GIVEN RECORDS start

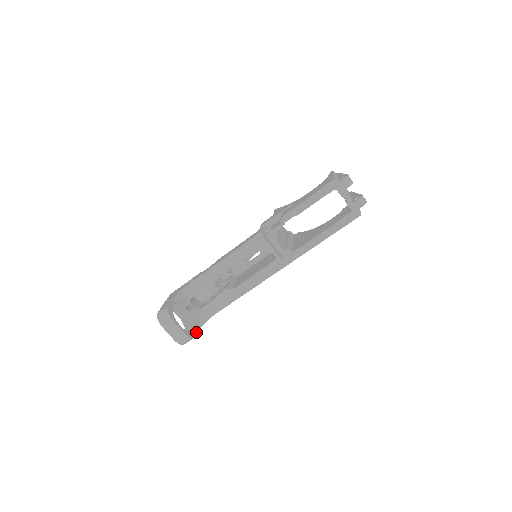
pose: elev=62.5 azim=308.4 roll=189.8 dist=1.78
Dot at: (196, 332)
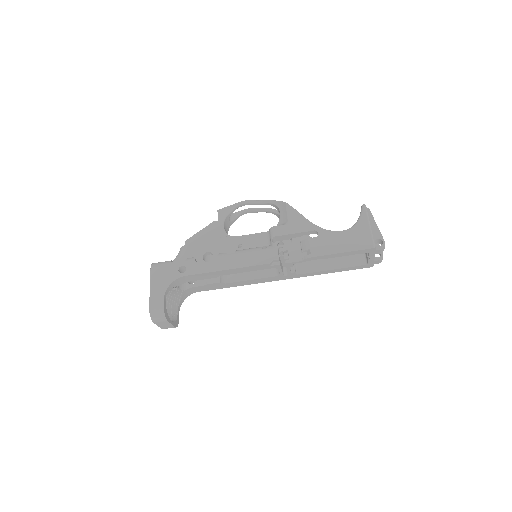
Dot at: (178, 313)
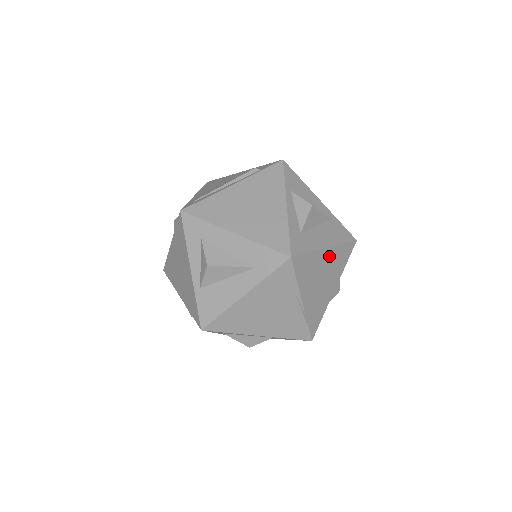
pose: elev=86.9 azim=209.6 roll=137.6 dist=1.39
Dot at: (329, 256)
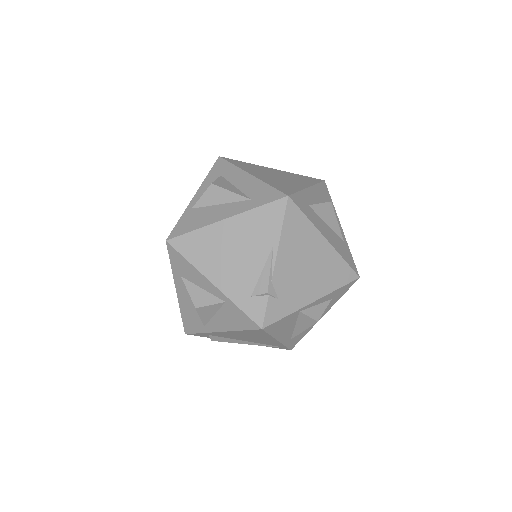
Dot at: (325, 252)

GIVEN RECORDS end

§ GIVEN REQUEST:
Print every line of the listing above verbatim, omitting the pictures.

§ SOLUTION FOR THIS PROBLEM:
pose: elev=62.5 azim=308.4 roll=189.8 dist=1.78
Dot at: (196, 332)
Dot at: (178, 313)
pose: elev=86.9 azim=209.6 roll=137.6 dist=1.39
Dot at: (329, 256)
Dot at: (325, 252)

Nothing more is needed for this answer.